In other words, business would take precedence over what is clearly a measure intended to protect public health. And it wouldn’t be the first time. When Australia decided to introduce plain cigarette packaging, the Asian division of Phillip Morris threatened to sue under similar terms of a treaty with Hong Kong.

Key demands

Investor state dispute settlement, with an arbitration tribunal determining each case, is one of the key demands of US trade negotiators in the talks – although a report commissioned by the British government found that it was “likely to have few or no benefits to the UK, while having meaningful economic and political costs”.

In other words, it would sacrifice sovereignty on the altar of unfettered free trade, with big corporations calling the shots. This is backed by lobbies such as the Transatlantic Economic Council, which was set up in 2007 to press for more market deregulation, allowing free access to Europe for US goods and services.

Environmentalists fear these could include food products with genetically modified organisms (GMOs). But the commission insists basic laws, like those relating to GMOs, or that protect human life and health, animal health and welfare, or environment and consumer interests, will not be part of the negotiations.

However, the commission’s yielding to intense pressure from Canada and big oil companies over the classification of oil extracted from the tar sands of Alberta does not inspire confidence. Regulations to implement the 2009 fuel quality directive, adopted recently, fail to discriminate against what’s widely seen as the world’s dirtiest oil.

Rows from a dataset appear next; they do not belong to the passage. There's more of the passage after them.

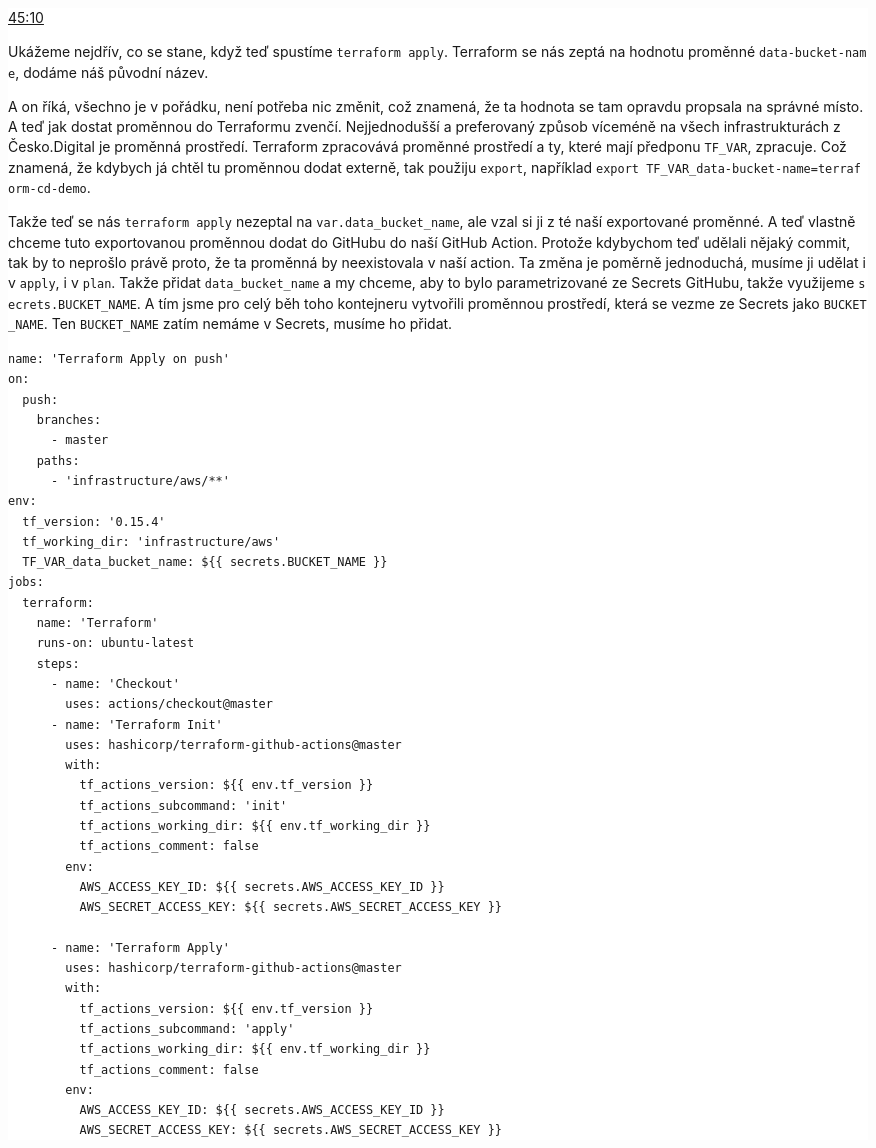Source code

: [45:10](?start=2710)

Ukážeme nejdřív, co se stane, když teď spustíme `terraform apply`. Terraform se nás zeptá na hodnotu proměnné `data-bucket-name`, dodáme náš původní název.

A on říká, všechno je v pořádku, není potřeba nic změnit, což znamená, že ta hodnota se tam opravdu propsala na správné místo. A teď jak dostat proměnnou do Terraformu zvenčí. Nejjednodušší a preferovaný způsob víceméně na všech infrastrukturách z Česko.Digital je proměnná prostředí. Terraform zpracovává proměnné prostředí a ty, které mají předponu `TF_VAR`, zpracuje. Což znamená, že kdybych já chtěl tu proměnnou dodat externě, tak použiju `export`, například `export TF_VAR_data-bucket-name=terraform-cd-demo`.

Takže teď se nás `terraform apply` nezeptal na `var.data_bucket_name`, ale vzal si ji z té naší exportované proměnné. A teď vlastně chceme tuto exportovanou proměnnou dodat do GitHubu do naší GitHub Action. Protože kdybychom teď udělali nějaký commit, tak by to neprošlo právě proto, že ta proměnná by neexistovala v naší action. Ta změna je poměrně jednoduchá, musíme ji udělat i v `apply`, i v `plan`. Takže přidat `data_bucket_name` a my chceme, aby to bylo parametrizované ze Secrets GitHubu, takže využijeme `secrets.BUCKET_NAME`. A tím jsme pro celý běh toho kontejneru vytvořili proměnnou prostředí, která se vezme ze Secrets jako `BUCKET_NAME`. Ten `BUCKET_NAME` zatím nemáme v Secrets, musíme ho přidat.

```yaml{11}
name: 'Terraform Apply on push'
on:
  push:
    branches:
      - master
    paths:
      - 'infrastructure/aws/**'
env:
  tf_version: '0.15.4'
  tf_working_dir: 'infrastructure/aws'
  TF_VAR_data_bucket_name: ${{ secrets.BUCKET_NAME }}
jobs:
  terraform:
    name: 'Terraform'
    runs-on: ubuntu-latest
    steps:
      - name: 'Checkout'
        uses: actions/checkout@master
      - name: 'Terraform Init'
        uses: hashicorp/terraform-github-actions@master
        with:
          tf_actions_version: ${{ env.tf_version }}
          tf_actions_subcommand: 'init'
          tf_actions_working_dir: ${{ env.tf_working_dir }}
          tf_actions_comment: false
        env:
          AWS_ACCESS_KEY_ID: ${{ secrets.AWS_ACCESS_KEY_ID }}
          AWS_SECRET_ACCESS_KEY: ${{ secrets.AWS_SECRET_ACCESS_KEY }}

      - name: 'Terraform Apply'
        uses: hashicorp/terraform-github-actions@master
        with:
          tf_actions_version: ${{ env.tf_version }}
          tf_actions_subcommand: 'apply'
          tf_actions_working_dir: ${{ env.tf_working_dir }}
          tf_actions_comment: false
        env:
          AWS_ACCESS_KEY_ID: ${{ secrets.AWS_ACCESS_KEY_ID }}
          AWS_SECRET_ACCESS_KEY: ${{ secrets.AWS_SECRET_ACCESS_KEY }}
```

Neither is it encouraging to note that the list of “stakeholders” being consulted by the commission about TTIP is overwhelmingly corporate in character. According to the Corporate Europe Observatory, based in Brussels, at least 119 of the 130 meetings involving representatives of the commission were with big companies or corporate lobbyists.

A public consultation period that closed in mid-July drew more than 100,000 responses from all over Europe. Its aim, the commission said, was to ask citizens “whether the EU’s proposed approach to TTIP achieves the right balance between protecting investors and safeguarding the EU’s right and ability to regulate in the public interest”.

A coalition of more than 120 non-governmental organisations across Europe recently launched a “Stop TTIP” campaign, calling on commission president Juncker to revoke the EU’s negotiating mandate for the proposed deal unless it specifically excludes the controversial investor state dispute settlement mechanism.

Thousands took part in a European day of action against TTIP last Saturday, and more than 400,000 have signed a petition aimed at stopping the deal.

Fracking worries

At home, the Environmental Pillar (which represents 28 national groups) is concerned TTIP could “force Ireland to permit fracking against the will of the Irish people”. Under a similar agreement, the Canadian government was hit with a $250 million lawsuit from US oil and gas company Lone Pine Resources last year after Quebec banned fracking in the St Lawrence River basin.

Meanwhile, powerful US lobbies are lining up their own agendas about what should be included in TTIP. The American Israel Public Affairs Committee, for example, is said to be drafting legislation that would make the deal conditional on the EU taking action to counter the Palestinian-inspired boycott, divestment and sanctions campaign.

Tom Healy, director of the Nevin Economic Research Institute, has blogged on how “a lack of transparency [on TTIP] is adding to a sense of unease in relation to areas such as social, environmental and regulatory rights” and he asked whether it would be possible at this stage to “throw the bath water out without the baby”.

What he argued for would involve keeping the “good bits” of TTIP, “insofar as it encourages higher growth and employment , and ditch the ‘bad’ bits such as ISDS [investor state dispute settlement], mention of public services and those provisions that could undermine labour/environmental standards”. But right now, he said it was “hard to see any baby from the dirty water”.